Incidentally that year St. Paul, Alberta was also declared the Centennial Capital of Canada.
The pad – billed as the world’s first UFO Landing Pad – was erected to attract local and extraterrestrial tourists.
None have ever showed up.
The town further expanded the attraction in the 1990s by adding a UFO tourist info centre, where visitors can see photos and documents of UFO sightings.
Here are more cool Canada facts to brush up on.
6- World’s Largest Perogy in Glendon, Alberta
The World’s Largest Perogy can’t be eaten but is greatly admired.
In your wildest dreams, you probably wouldn’t imagine this would be the subject of a famous landmark in Canada.
The foodie symbol represents the thousands of Ukrainian settlers who arrived to plant roots in this largely rural farming area.
Head to Glendon, Alberta, the province’s Perogy Capital, to view the massive boiled dumpling objet d’art.
You can’t miss it.
The perogy sculpture stands eight meters tall and weighs 2700kg.

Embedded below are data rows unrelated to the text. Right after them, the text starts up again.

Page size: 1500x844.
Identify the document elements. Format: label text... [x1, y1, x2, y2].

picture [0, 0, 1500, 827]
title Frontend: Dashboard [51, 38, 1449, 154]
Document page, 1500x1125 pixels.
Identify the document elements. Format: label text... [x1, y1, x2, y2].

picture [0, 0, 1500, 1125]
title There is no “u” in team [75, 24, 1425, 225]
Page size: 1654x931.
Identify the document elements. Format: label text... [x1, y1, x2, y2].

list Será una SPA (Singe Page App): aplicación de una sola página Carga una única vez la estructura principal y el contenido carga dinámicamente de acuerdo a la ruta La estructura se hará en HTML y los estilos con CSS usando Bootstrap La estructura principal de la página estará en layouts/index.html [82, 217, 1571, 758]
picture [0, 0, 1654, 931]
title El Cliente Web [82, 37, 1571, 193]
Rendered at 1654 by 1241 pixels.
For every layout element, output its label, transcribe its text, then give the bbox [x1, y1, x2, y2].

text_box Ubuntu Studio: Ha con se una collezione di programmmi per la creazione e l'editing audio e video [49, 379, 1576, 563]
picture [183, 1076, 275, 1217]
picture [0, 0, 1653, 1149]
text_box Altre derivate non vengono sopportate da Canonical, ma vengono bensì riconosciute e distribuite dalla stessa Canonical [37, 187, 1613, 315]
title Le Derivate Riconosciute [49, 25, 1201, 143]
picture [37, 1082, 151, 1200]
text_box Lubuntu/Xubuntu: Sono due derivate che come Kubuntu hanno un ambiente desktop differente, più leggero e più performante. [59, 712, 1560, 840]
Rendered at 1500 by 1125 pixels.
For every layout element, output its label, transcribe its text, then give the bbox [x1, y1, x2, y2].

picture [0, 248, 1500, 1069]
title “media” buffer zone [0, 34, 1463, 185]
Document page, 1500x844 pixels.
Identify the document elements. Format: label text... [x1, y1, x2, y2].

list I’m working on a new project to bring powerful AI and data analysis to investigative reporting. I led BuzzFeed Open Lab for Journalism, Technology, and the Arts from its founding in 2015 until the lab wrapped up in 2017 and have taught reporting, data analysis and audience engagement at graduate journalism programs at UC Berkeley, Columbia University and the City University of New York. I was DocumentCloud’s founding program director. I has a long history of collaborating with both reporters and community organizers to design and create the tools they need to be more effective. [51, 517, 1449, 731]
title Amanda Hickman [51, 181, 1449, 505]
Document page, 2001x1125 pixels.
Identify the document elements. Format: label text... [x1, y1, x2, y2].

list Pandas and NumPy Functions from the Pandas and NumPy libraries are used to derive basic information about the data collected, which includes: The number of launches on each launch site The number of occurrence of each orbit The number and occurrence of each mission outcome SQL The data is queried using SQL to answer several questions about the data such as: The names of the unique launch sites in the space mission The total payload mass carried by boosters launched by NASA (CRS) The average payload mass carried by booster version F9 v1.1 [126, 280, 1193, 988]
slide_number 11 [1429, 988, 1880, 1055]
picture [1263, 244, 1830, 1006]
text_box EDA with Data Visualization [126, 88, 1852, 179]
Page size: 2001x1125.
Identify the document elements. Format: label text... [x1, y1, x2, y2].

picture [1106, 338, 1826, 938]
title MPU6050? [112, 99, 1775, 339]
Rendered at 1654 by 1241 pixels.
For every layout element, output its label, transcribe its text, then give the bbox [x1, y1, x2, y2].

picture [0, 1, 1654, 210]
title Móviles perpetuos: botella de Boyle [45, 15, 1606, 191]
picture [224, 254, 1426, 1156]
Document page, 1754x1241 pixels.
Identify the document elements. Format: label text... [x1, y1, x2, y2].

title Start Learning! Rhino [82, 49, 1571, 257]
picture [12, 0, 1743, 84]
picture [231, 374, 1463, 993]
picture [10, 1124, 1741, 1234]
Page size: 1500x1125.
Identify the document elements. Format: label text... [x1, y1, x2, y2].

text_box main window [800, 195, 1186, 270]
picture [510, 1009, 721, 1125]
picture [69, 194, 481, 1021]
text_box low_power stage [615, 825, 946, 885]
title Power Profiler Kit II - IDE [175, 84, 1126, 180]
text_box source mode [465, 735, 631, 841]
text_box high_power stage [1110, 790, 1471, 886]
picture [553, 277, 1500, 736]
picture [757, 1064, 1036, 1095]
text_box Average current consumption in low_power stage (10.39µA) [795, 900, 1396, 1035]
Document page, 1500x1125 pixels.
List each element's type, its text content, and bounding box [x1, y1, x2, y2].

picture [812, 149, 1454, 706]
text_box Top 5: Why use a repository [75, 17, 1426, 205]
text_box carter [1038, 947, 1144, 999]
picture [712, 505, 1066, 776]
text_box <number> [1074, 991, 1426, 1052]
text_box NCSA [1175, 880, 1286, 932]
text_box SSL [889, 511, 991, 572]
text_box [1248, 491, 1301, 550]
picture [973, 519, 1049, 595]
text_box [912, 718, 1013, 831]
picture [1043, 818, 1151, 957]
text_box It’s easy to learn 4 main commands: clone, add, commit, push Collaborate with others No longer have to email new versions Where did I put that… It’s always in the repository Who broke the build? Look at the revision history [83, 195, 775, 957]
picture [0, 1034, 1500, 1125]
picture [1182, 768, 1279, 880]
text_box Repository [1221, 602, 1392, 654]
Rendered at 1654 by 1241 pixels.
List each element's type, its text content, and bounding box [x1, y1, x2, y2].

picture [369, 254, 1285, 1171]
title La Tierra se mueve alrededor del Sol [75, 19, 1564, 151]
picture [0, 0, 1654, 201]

Head to the gift shop and Pyrogy Park Cafe right next door to purchase some real perogies to take home. The large dumpling-like structure is located in Pyrogy Park on Pyrogy Drive.
7- The Big Nickel in Sudbury, Ontario
Coin collectors will want to spend some coin to venture to see the world’s largest coin … which looms high in Canada.
It’s called the Big Nickel. This replica of the 1951 Canadian nickel coin is listed in the Guinness Book of World Records as the world’s largest coin.
The Big Nickel is a landmark in the mining city of Sudbury in northern Ontario which was once home to the largest nickel mine in the world.
8- The Wawa Goose Monument in Wawa, Ontario
Canada’s goose gets top billing as one of Canada’s big things. Canada Goose parka apparel is known for its thick, warm down insulation.
Cinephiles love to watch the sweet documentary starring Canadian inventor Bill Lishman whose life project of the Canadian Geese was depicted in the movie classic, Fly Away Home.
So it’s no wonder there’s a roadside attraction dedicated to this bird. Head to Wawa, Ontario to see the Wawa Goose Statue.
“Wawa” is a native Ojibwe word for wild goose. The statue is 8.5m tall and was erected in 1960.
The Wawa Goose has also been immortalized in a Stompin’ Tom Connors folk song.
9- The Giant Beaver in Beaverlodge, Alberta
It gets pretty fascinating watching busy beavers but it also gets pretty surreal spotting the world’s largest beaver, and no, it’s not a monster in a horror flick either.
The Giant Beaver located in Beaverlodge Alberta is one of the landmarks in Canada that was carved to celebrate the town’s 75th anniversary.
The beloved sculpture of Canada’s national animal is 4.5m high and 8.5m long.
Now that’s one big beaver!
10- The World’s Largest Bee in Falher, Alberta
It doesn’t sting but it sure is sweet.
Of course the huge roadside landmark in Canada, about the size of a compact car, represents the town which is known as the “Honey Capital of Canada.”
Its creator, a local Richard Ethier built it entirely from steel in 1990 to commemorate the town’s first honey festival.
In Falher, more than 48,000 bee colonies are busy producing over 4.5 million kilograms of clover honey every year.
The big bee is located downtown on Main Street in Bee Park.
12- World’s Largest Axe in Nackawic, New Brunswick
You might think this monumentally huge tool was a weird prop from a B-grade horror movie, not a tourist landmark in Canada.
This solid piece of shiny steel is actually a monument to the lumber and forestry industry.
Located in Nackawic, New Brunswick and built in 1991, the huge woodsman’s axe is a symbol to hardworking Canadian lumberjacks.
In the year the axe was installed, Nackawic was named the “Forestry Capital of Canada.”
The shining, chromed-axe head is seven metres long and made of a solid piece of steel that was planted into a concrete stump 10m in diameter.
The axe handle extends 15m into the air and there’s a time capsule embedded in the axe head for future generations.